Lost Records was an imprint label of the once vibrant Auckland indie label Deepgrooves, and when both businesses folded into bankruptcy in 1996 Fleming faced the loss of his already-named, but unfinished second album’s recording master tapes. He had to pay to extract them from one of the studios owed money on the recordings but then, since Deepgrooves also held his publishing rights, could literally do nothing with them for a decade, neither release ‘Taken’ nor re-record the songs for another album.
While he doesn’t link the two, it was not much later that Fleming’s drug dabblings became “a pretty bad habit”, and for several years he largely dropped out of circulation and of music making.
“I guess part of that was being discouraged with what had happened, but there was lots of other personal stuff going on throughout ‘Taken’. I was there, but I was starting on that path. You can hear that in Hamish, that sort of covers what was going on. There was all that self-obsessed drama going on… it’s ridiculous really, but that was what I had to go through. It’s not like [I was] Anthony Keidis, or someone with lots of money to fall back on, it’s pretty grim.”
Of his escape from addiction Fleming says you just reach the stage where that’s enough.
“In the end I just got sick of being sick and tired all the time. But you can come back from that sort of stuff, I’d hate for those few years of my life to define the future. It [music] helped me in the end to come out of that, in 2003 I was writing songs again and wrote lots. I’ve now got the privilege of having over 100 songs to choose from for my next album.”
Enter Andrew B. White, well known as a graphic designer to the music industry, a fellow musician, former band mate and long time friend, who also happened to have his own fledgling label, LucaDiscs, needing a suitable artist to kick things off with.

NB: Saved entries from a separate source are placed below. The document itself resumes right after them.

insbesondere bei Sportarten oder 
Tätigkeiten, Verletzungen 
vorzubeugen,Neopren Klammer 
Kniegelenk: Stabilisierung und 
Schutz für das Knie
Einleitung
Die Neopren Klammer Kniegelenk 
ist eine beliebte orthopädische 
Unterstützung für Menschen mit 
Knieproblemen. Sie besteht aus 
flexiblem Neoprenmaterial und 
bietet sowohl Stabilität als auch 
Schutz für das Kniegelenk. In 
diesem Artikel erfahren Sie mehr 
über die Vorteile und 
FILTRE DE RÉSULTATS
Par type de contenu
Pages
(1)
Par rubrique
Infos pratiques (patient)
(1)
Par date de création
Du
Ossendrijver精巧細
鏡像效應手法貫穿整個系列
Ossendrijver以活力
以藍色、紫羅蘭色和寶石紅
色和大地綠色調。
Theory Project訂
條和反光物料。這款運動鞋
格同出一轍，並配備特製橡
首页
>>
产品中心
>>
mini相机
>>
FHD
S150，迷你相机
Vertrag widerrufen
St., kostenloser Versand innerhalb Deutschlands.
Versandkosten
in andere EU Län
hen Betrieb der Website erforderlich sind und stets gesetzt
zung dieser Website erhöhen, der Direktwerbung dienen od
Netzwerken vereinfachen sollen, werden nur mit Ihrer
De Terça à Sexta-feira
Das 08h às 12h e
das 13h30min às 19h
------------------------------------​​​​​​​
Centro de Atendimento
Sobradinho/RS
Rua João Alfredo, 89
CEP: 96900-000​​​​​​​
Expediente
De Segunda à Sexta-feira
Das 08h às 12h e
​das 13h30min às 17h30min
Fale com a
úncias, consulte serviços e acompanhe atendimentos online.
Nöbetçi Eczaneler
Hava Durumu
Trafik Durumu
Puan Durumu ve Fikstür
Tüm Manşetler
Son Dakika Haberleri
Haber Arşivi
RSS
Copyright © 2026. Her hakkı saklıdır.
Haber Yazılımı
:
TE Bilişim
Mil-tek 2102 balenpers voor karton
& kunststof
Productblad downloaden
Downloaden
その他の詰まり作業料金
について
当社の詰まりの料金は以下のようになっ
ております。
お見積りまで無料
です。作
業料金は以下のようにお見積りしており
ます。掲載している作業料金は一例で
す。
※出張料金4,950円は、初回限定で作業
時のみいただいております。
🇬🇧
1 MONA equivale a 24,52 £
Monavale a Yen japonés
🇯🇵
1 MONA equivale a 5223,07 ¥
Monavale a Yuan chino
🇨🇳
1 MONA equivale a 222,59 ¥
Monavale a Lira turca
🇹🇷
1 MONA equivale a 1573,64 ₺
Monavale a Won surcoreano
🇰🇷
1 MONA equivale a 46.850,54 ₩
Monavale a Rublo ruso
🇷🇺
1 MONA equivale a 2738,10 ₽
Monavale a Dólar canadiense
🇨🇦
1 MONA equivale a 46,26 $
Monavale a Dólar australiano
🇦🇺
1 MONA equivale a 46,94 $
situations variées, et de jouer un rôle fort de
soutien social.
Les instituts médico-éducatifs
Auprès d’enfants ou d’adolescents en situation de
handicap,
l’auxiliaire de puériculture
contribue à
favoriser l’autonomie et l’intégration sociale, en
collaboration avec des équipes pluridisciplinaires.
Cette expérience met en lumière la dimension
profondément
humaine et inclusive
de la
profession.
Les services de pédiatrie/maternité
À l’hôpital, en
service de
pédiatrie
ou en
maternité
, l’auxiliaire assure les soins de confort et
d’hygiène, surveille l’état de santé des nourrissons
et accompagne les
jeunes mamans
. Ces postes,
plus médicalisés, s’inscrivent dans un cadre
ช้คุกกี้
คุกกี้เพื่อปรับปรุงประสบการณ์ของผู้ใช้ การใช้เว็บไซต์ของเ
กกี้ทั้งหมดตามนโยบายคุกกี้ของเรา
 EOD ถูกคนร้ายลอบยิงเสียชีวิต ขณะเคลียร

As the impressively extensive and fascinating for-those-who-were-there album liner notes reveal, thoughts about releasing any new material led quickly to consideration of releasing that ‘lost’ album, as well as a re-release of his first album (1993’s acclaimed, but long forgotten ‘Ghosts Are White’).
“…it started to make sense, the way forward could begin by going back,” as Fleming is quoted – and almost remarkably it does.
Very few relatively unknown local artists could safely release material they wrote and first recorded well over a decade ago. It is a tribute to Fleming’s timeless musical style (he is rightly described as a local pioneer of alt-country rock but slips easily into a variety of genres), and his considerable songwriting skills that his material readily stands the test of time, sounding in many cases like it could as well have been recorded just this year.